To explore whether a longer incubation time would improve the outcome of the assay, we extended the treatment to 72 h (Figure 4). Compared to the 48 h treatment (Figure 3b,c), 10 µg/mL Astragaloside IV showed very comparable results when incubated with the 1:15 cocktail but a lower proangiogenic effect in presence of the 1:20 cocktail (Figure 4). GW501516 displayed a stronger proangiogenic effect at 72 h only at the lower tested dose and in presence of the 1:15 cocktail (Figure 4). All the other conditions yielded worse results compared to the 48 h incubation (Figure 3c and Figure 4b). It is reasonable to hypothesize that the different outcomes of the assay for the two compounds tested might be due to different molecular mechanisms underlying the proangiogenic effect.
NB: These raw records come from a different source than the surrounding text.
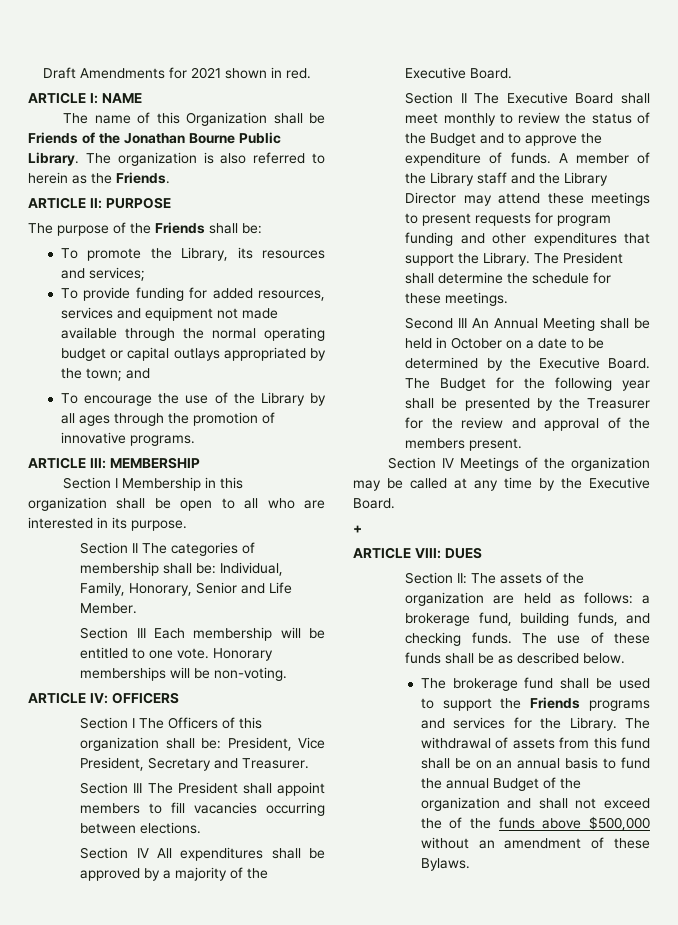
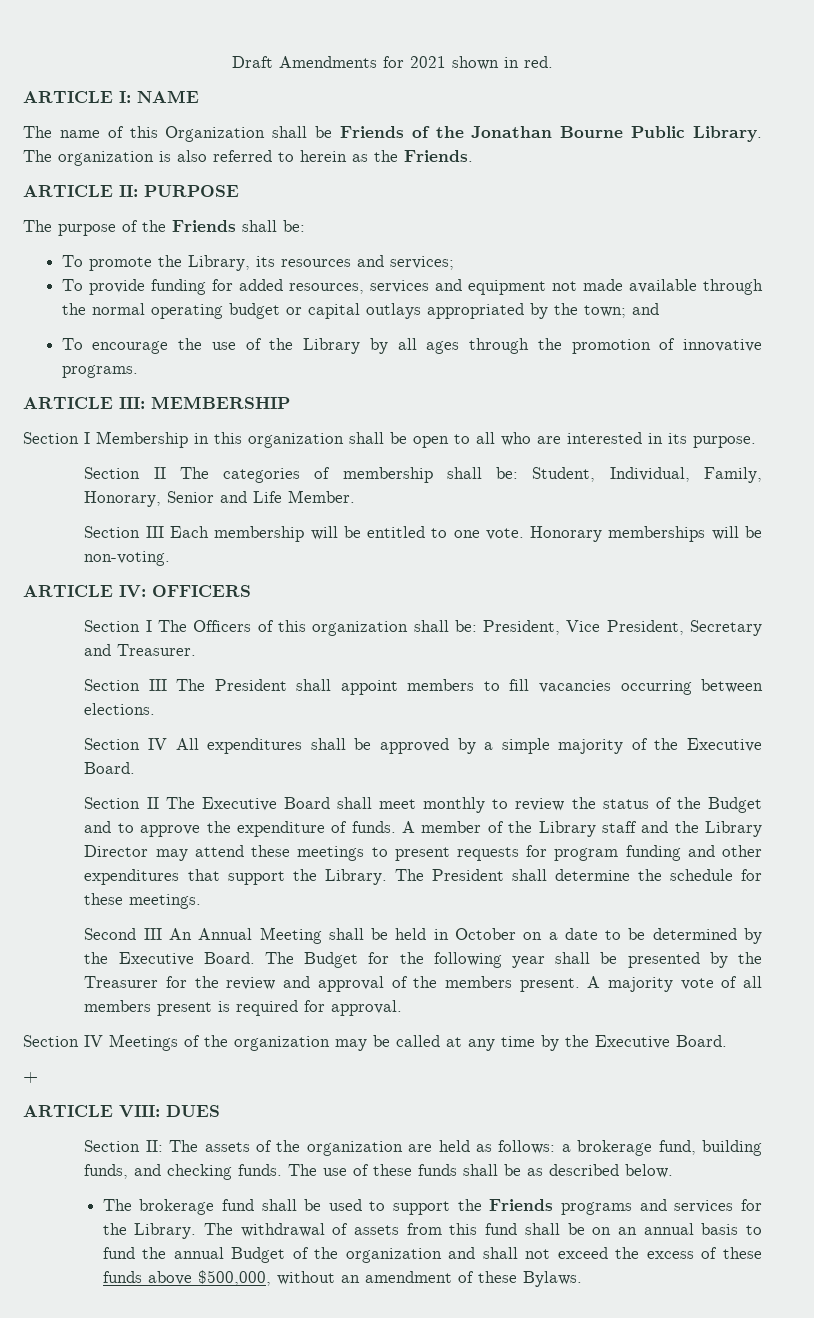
(217, 568) none -> [532,467,596,482] Student,
(172, 874) none -> [501,738,550,754] simple
(523, 444) none -> [587,976,763,992] [84,1000,403,1016] A majority vote of all members present is required for approval.
[449,817,492,829] of the -> [646,1247,762,1259] excess of these
[589,816,650,831] $500,000 -> [197,1270,271,1286] $500,000,

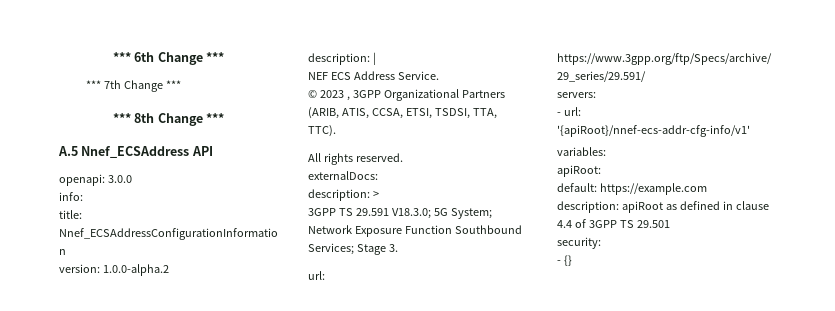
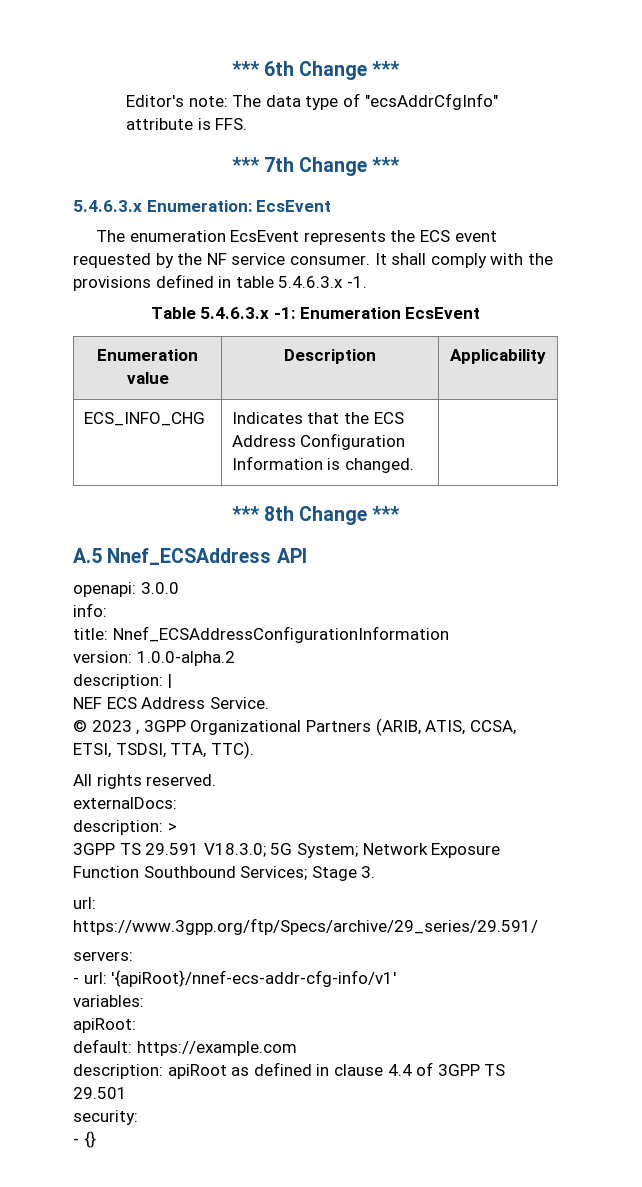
[86,80,181,92] *** 7th Change *** -> [126,93,498,110] [126,118,248,130] [231,157,401,176] [73,200,332,212] [96,230,497,245] [73,253,553,268] [73,274,367,291] [150,307,481,319] [97,349,198,361] [126,372,169,384] [284,349,376,364] [450,349,546,364] [83,412,205,426] [231,412,404,424] [231,433,406,450] [231,456,415,473] Editor's note: The data type of "ecsAddrCfgInfo" attribute is FFS. // *** 7th Change *** // 5.4.6.3.x Enumeration: EcsEvent // The enumeration EcsEvent represents the ECS event requested by the NF service consumer. It shall comply with the provisions defined in table 5.4.6.3.x -1. // Table 5.4.6.3.x -1: Enumeration EcsEvent // Enumeration value | Description | Applicability // ECS_INFO_CHG | Indicates that the ECS Address Configuration Information is changed. |

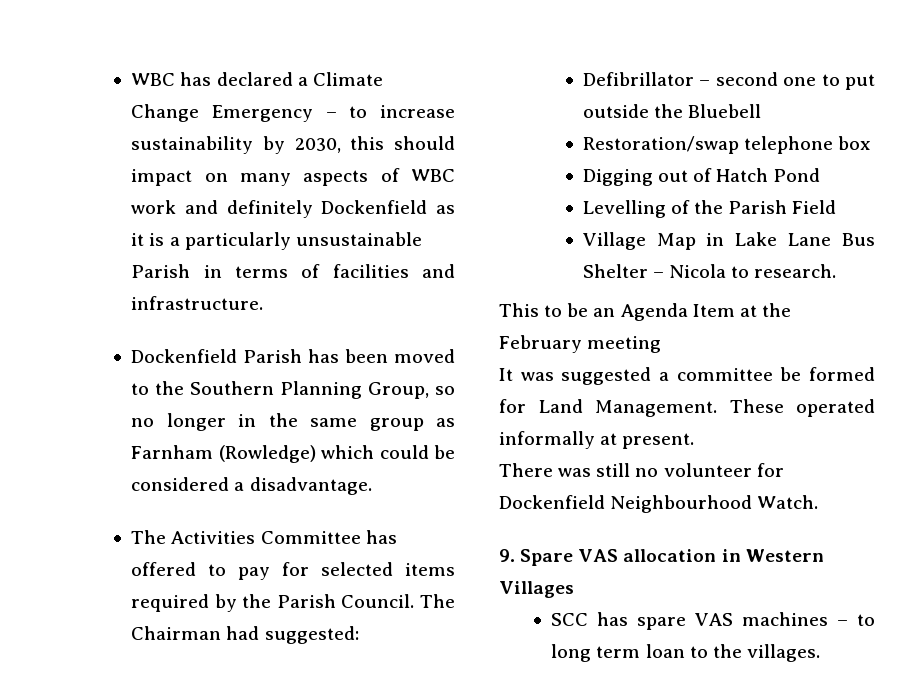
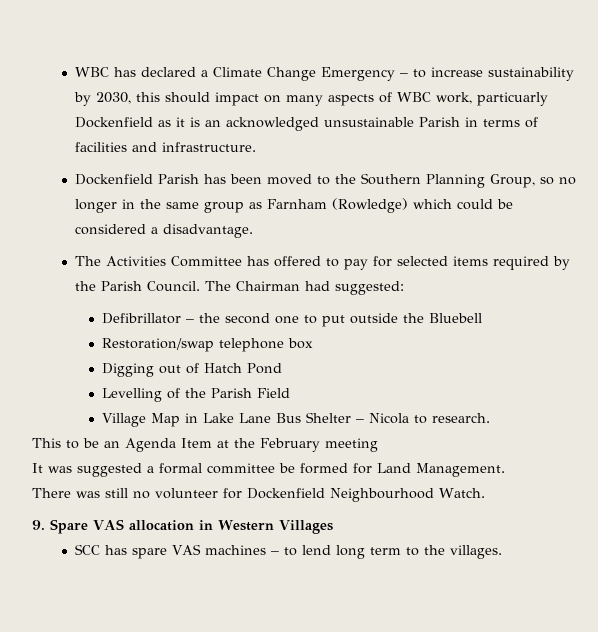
[131,200,313,218] work and definitely -> [436,92,549,106] work, particuarly
[169,232,291,250] a particularly -> [205,117,320,131] an acknowledged
(711, 83) none -> [199,313,221,323] the
(669, 376) none -> [159,463,202,474] formal
[729,399,875,417] [499,431,695,449] These operated informally at present. -> (505, 470) none
(875, 620) none -> [302,545,332,555] lend
[645,644,685,658] loan -> (402, 551) none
Despite obtaining convincing results, we did notice chip-to-chip variability and therefore encourage end-users of this protocol to account for at least four technical replicates per condition. Variability in sprouting densities were also observed in a previous study and believed to be caused by differences in cell seeding densities [20]. Furthermore, this protocol has been adapted to HUVECs. Adaptation to other endothelial cell types (and even different lots of HUVECs) might require optimization of the angiogenic cocktail dilution and treatment duration as we did for HUVECs. Finally, assay conditions and treatment durations might need to be optimized for individual compounds, according to the molecular mechanism of angiogenesis stimulation.

4. Conclusions

In this work, we have expanded the applicability of the OrganoPlate^® angiogenesis-on-chip to study the proangiogenic properties of compounds. We here provide a detailed protocol and a refined image analysis pipeline that enabled us to detect the described proangiogenic effects of two compounds, Astragaloside IV and GW501516. This assay now allows standardized medium-/high-throughput screening of positive and negative modulators of angiogenesis for therapeutic intervention and identification of vascular toxicities.